EDMOND, OKLAHOMA -- Only about a year separates the two service portraits of Marine Dean Carter.
Age 18 to 19, 1968 to 1969.
Pointing to the earlier picture, Carter says, "He was trained in knowing what he was supposed to do. That other guy knew exactly what he was supposed to do."
Carter remembers that year better than any other.
It was the year he spent on patrol, in combat, in Vietnam.
Retired now, 22 years in the Marine Corps, a mind no longer occupied with a full-time job began to take him, increasingly, back to the war.
The memories that began to wake him up at night, his first patrol in Hue City, the time he caught bullets in the shoulder and leg the day before his 19th birthday, and the worst one.
Just days before his combat tour ended he killed an enemy soldier facing him just a few feet away.

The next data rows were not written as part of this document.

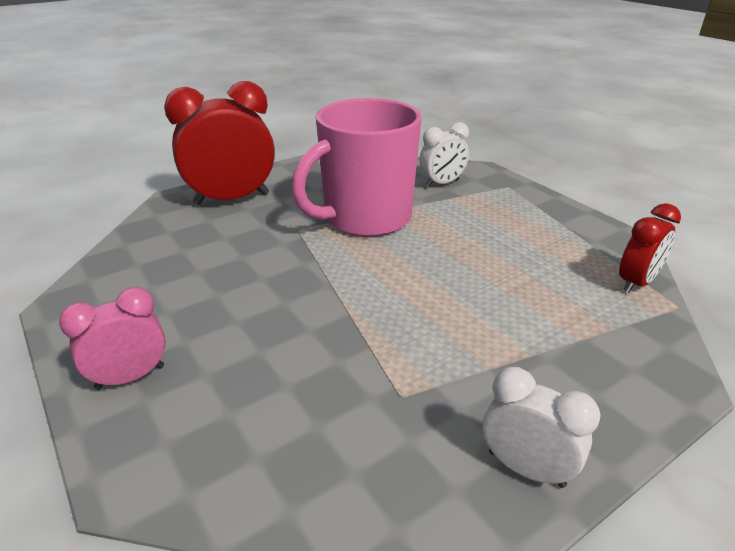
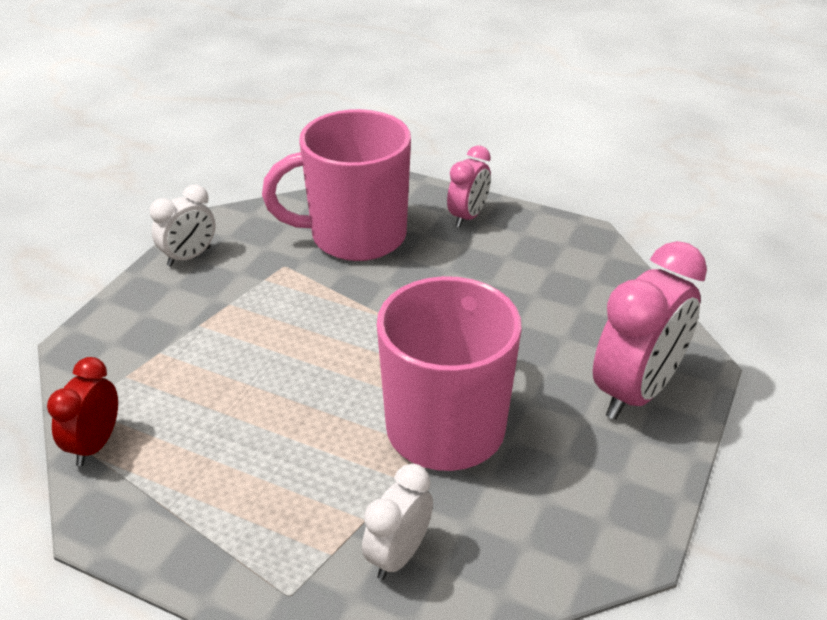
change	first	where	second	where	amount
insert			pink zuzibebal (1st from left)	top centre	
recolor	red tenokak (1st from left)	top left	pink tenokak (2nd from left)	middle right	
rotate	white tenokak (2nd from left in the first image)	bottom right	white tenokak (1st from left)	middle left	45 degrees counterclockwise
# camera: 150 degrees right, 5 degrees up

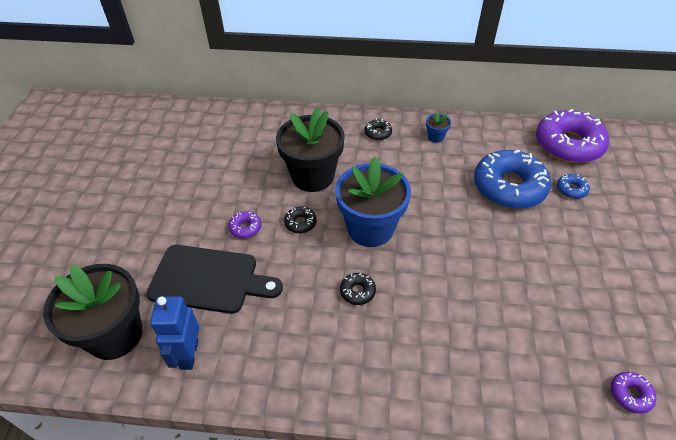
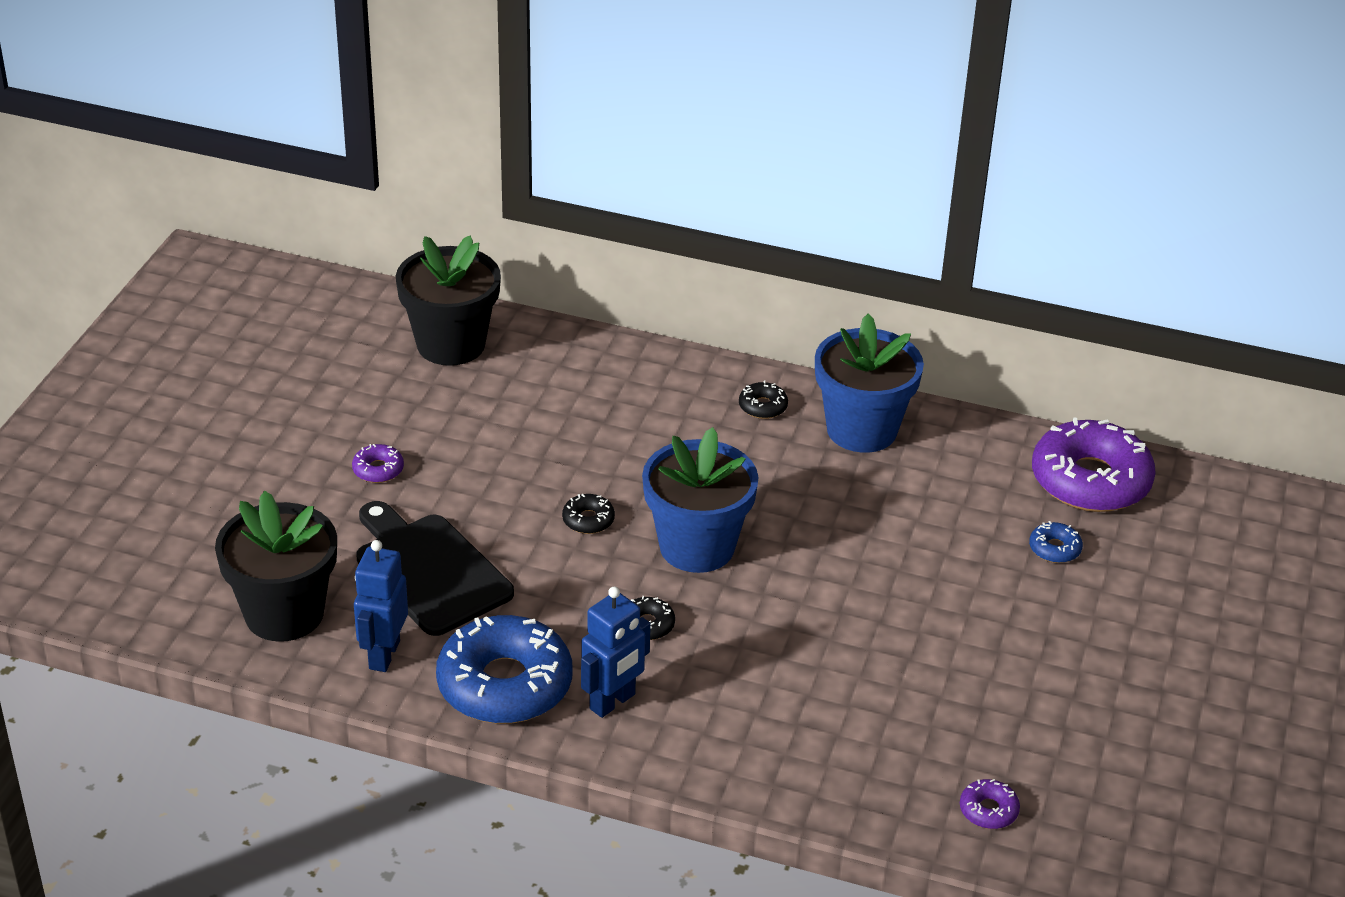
change	first	where	second	where	amount
insert			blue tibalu (2nd from left)	bottom centre	
move	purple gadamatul (1st from left)	centre		middle left	
move	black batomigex (2nd from left)	centre		middle left	
move	blue gadamatul (1st from left)	middle right		bottom centre	
rotate	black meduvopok	middle left		middle left	150 degrees counterclockwise
resize	blue batomigex (2nd from left)	top centre		centre	x2.45
# camera: 10 degrees right, 10 degrees down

"How far away were you?" asks a visitor to his Edmond home.
"Twice as far as from me to you," he says. "25 feet."
"I see his face all the time."
Carter took a souvenir that day crawling over to a Vietnamese fox hole to retrieve the soldier's helmet and canteen.
He kept it for a long time.
"It sat in my dresser for 40 some years," he says.
Former Master Sergeant Carter made it home.
His souvenirs were conversation pieces.
It wasn't until he became a father and grandfather that he started to see his trophies as something else, as belonging to someone else.
"I got to thinking that I would like to have known what happened to my son if something happened."
Inside the helmet the soldier he killed had inscribed his name, unit, and hometown.
This spring Carter sent the items back to Vietnam with a group dedicated to finding MIA's from both sides.
Carter says, "I figured if I can give closure to somebody it would make my heart feel good."
The helmet and canteen now reside in a Hanoi war museum.
Authorities there are searching for family or associates who might be connected with them.